= Karl H. Müller =

Austrian social scientist

Karl H. Müller (born 1953) is an Austrian social scientist, and director of the Steinbeis Transfer Center New Cybernetics in Vienna. He is particularly known for his 2005 work with J. Rogers Hollingsworth on "Advancing Socio-Economics: An Institutionalist Perspective"

== Life and work ==
Müller obtained his MA and PhD degree in philosophy and economics during his studies at the University of Graz, the University of Pittsburgh, the University of Vienna and the University of Bologna from 1972 to 1983.

Müller began his academic career in 1984 at the Institute for Advanced Studies (IHS) in Vienna, where from 1997 to 2001 he chaired the Departments of Political Science and Sociology, and from 2001 to 2014 the Wiener Institute for Social Science Documentation and Methodology (WISDOM). Since 2014 he is director of the Steinbeis Transfer Centre New Cybernetics in Vienna and is also President of the Heinz von Foerster Society.

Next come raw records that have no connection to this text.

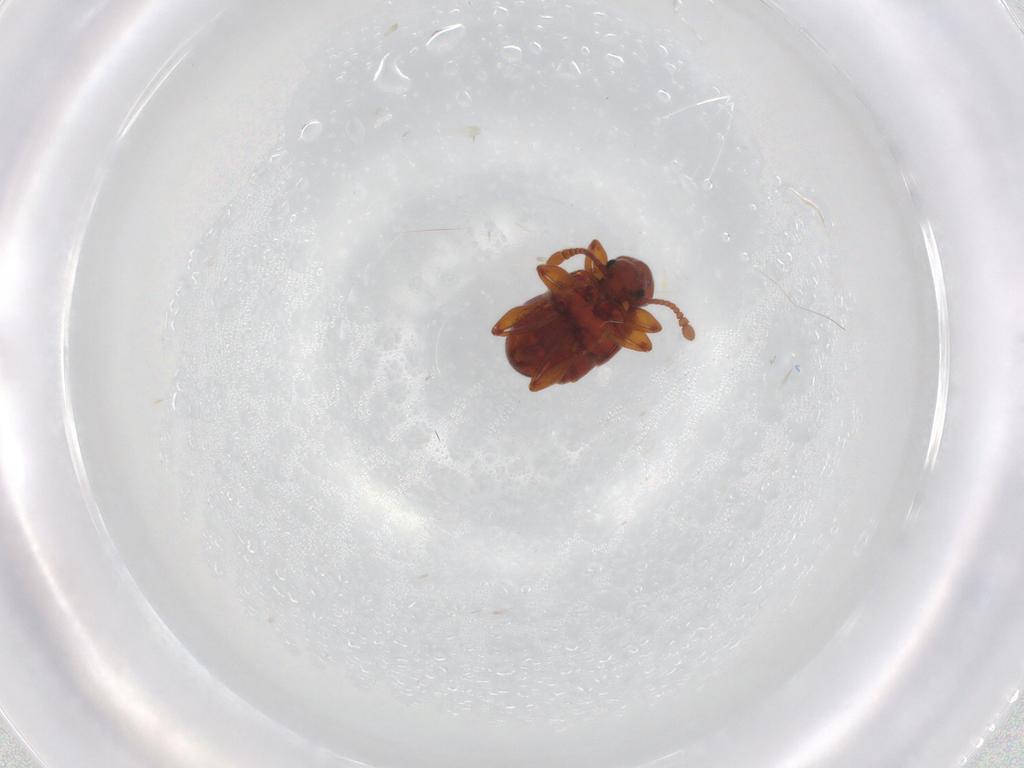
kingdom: Animalia
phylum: Arthropoda
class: Insecta
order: Coleoptera
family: Staphylinidae
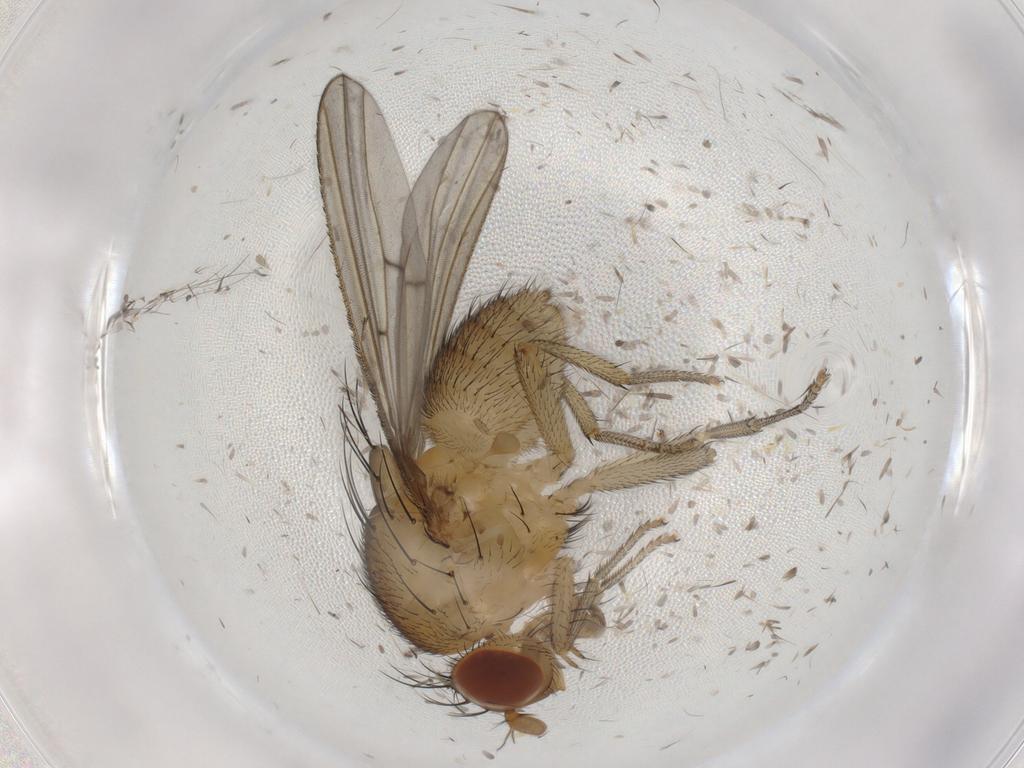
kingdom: Animalia
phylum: Arthropoda
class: Insecta
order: Diptera
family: Ceratopogonidae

Müller's research interests are "complex modeling in the social sciences, new science of cybernetics and renewals of radical constructivism, potential interdisciplinary and transdisciplinary research... in the field of economy, science and society."

== Selected publications ==
- Hollingsworth, Joseph Rogers, Karl H. Müller, Ellen Jane Hollingsworth (2005) Advancing Socio-Economics: An Institutionalist Perspective. Lanham, Maryland: Rowman & Littlefield Publishers.
- Albert Müller and Karl H. Müller (eds.) An Unfinished Revolution? Heinz von Foerster and the Biological Computer Laboratory BCL 1958–1976. Vienna, Austria: edition echoraum. 2007.
- Karl H. Müller (2008), The New Science of Cybernetics. The Evolution of Living Research Designs, vol. I: Methodology. Vienna, Austria: edition echoraum.

Articles, a selection:
- Mueller, K. "Towards a General Methodology for Second-Order Science." Systemics, Cybernetics And Informatics 12.5 (2014): 33-42.